La riforma del catasto, seppur temporaneamente sospesa dal Governo, entrerà in vigore entro il 2018. La norma, che solo a Bologna toccherà 396.716 immobili (233.063 edifici e 157.295 strutture a carattere commerciale e produttivo) ridefinirà dunque tutti i valori catastali in base a nuovi criteri: dal calcolo che fino a oggi veniva effettuato sul numero dei vani, si passerà a quello basato sui metri quadrati. Ora, le simulazioni fatte dall’Agenzia delle entrate, da alcuni Comuni e da organizzazioni sindacali mettono in evidenza che, nonostante il provvedimento preveda una riduzione automatica del 30% della rendita catastale, “gli aumenti della tassazione sui cittadini potrebbero arrivare ed essere notevoli”, sottolinea la presidente.

A questo si aggiunge il fatto che i proprietari, di fronte a un possibile errore nel calcolo delle metrature e di una crescita pesante del tributi sull’abitazione, potrebbero fare ricorso, con spese, ritardi e problemi. Tra le novità della riforma, spiega ancora Brunelli, “c’è la creazione, nei singoli Comuni, di microzone con caratteristiche già definite e qui, per ogni immobile (abitazioni, immobili commerciali, strutture produttive) dovrà essere definito il valore medio di mercato”. Al valore saranno applicati i coefficienti che terranno conto della posizione, della destinazione, l’epoca di costruzione, affacci e bagni. Un algoritmo, infine, fisserà il valore unitario del metro quadrato. “Ed e’ proprio su questo meccanismo e sull’algoritmo che si concentrano le preoccupazioni dei professionisti”. Da qui e, in particolare dalla questione dell’invarianza di gettito, nasce l’appello di Brunelli all’assessore al Bilancio “perché, di fronte alle novità in arrivo, si impegni a evitare nuovi rialzi sulla tassazione della casa”.

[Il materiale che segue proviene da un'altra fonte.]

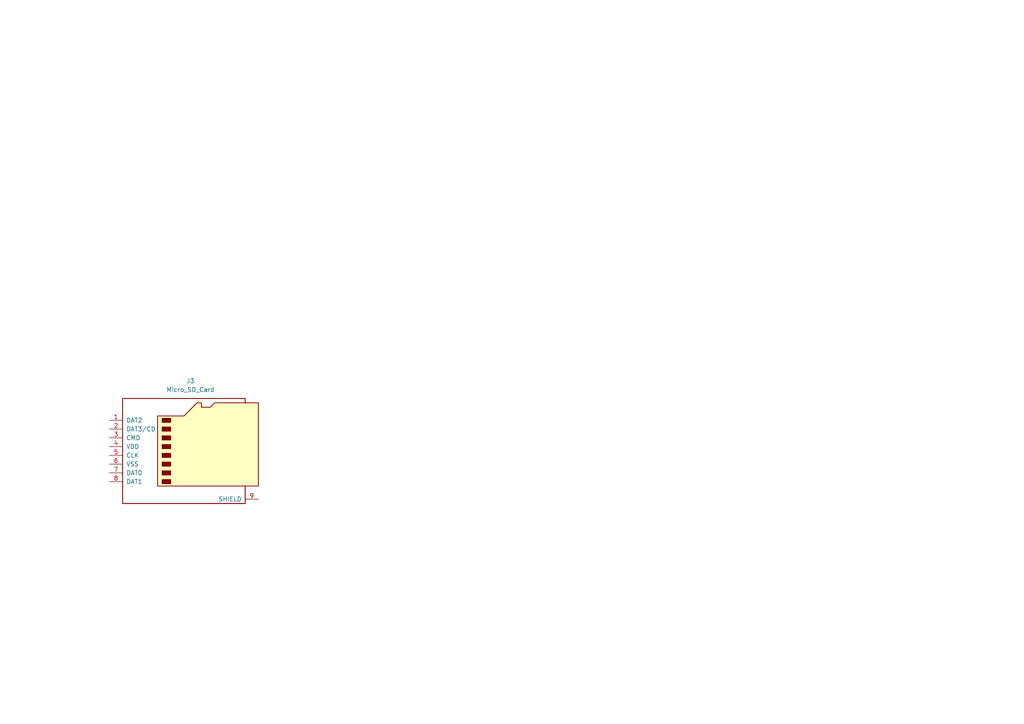
<source format=kicad_sch>
(kicad_sch
	(version 20250114)
	(generator "eeschema")
	(generator_version "9.0")
	(uuid "f472bc51-0156-4718-a273-522241c3054f")
	(paper "A4")
	(title_block
		(title "Bugboard-1 D2000 mITX")
		(date "2025-05-23")
		(rev "1.0")
	)
	
	(symbol
		(lib_id "Connector:Micro_SD_Card")
		(at 54.61 129.54 0)
		(unit 1)
		(exclude_from_sim no)
		(in_bom yes)
		(on_board yes)
		(dnp no)
		(fields_autoplaced yes)
		(uuid "33a11cbd-ddf7-49e0-8aee-0eaa76914f7c")
		(property "Reference" "J3"
			(at 55.245 110.49 0)
			(effects
				(font
					(size 1.27 1.27)
				)
			)
		)
		(property "Value" "Micro_SD_Card"
			(at 55.245 113.03 0)
			(effects
				(font
					(size 1.27 1.27)
				)
			)
		)
		(property "Footprint" "Connector_Card:microSD_HC_Wuerth_693072010801"
			(at 83.82 121.92 0)
			(effects
				(font
					(size 1.27 1.27)
				)
				(hide yes)
			)
		)
		(property "Datasheet" "https://www.we-online.com/components/products/datasheet/693072010801.pdf"
			(at 54.61 129.54 0)
			(effects
				(font
					(size 1.27 1.27)
				)
				(hide yes)
			)
		)
		(property "Description" "Micro SD Card Socket"
			(at 54.61 129.54 0)
			(effects
				(font
					(size 1.27 1.27)
				)
				(hide yes)
			)
		)
		(pin "8"
			(uuid "3cfb42eb-288a-413b-8780-bee7d9997793")
		)
		(pin "1"
			(uuid "d92fb704-b111-4838-9ea0-499f84728aad")
		)
		(pin "7"
			(uuid "463d2156-cda0-4242-b653-c31682d7e9fe")
		)
		(pin "5"
			(uuid "646d494e-0830-4b83-b762-224daf2aaf9b")
		)
		(pin "4"
			(uuid "75251916-594e-4183-867f-9277894464a6")
		)
		(pin "6"
			(uuid "09001942-d836-4342-9727-2c1dfb084ddb")
		)
		(pin "9"
			(uuid "f6926684-f2ea-471d-98da-2154b7a3fdac")
		)
		(pin "2"
			(uuid "a48c3b73-b875-4f40-a112-6ae6f619d70b")
		)
		(pin "3"
			(uuid "ea75bf96-272d-4ad2-a585-7e5330dab945")
		)
		(instances
			(project ""
				(path "/21839173-5070-4dd1-a061-b2cf3eec5d36/95320034-21b2-4a7b-998b-417089042498"
					(reference "J3")
					(unit 1)
				)
			)
		)
	)
)

</source>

La riforma e la tassazione sulla casa sono tra i focus della giornata di domenica della Festa del condominio, quando al convegno ci sarà appunto anche la vicesindaco, che si confronterà con i vertici dell’associazione e con una serie di esponenti del mondo liberale e Tea Party, promotori di una ‘festa’ di liberazione fiscale chiamata Tax Freedom Day.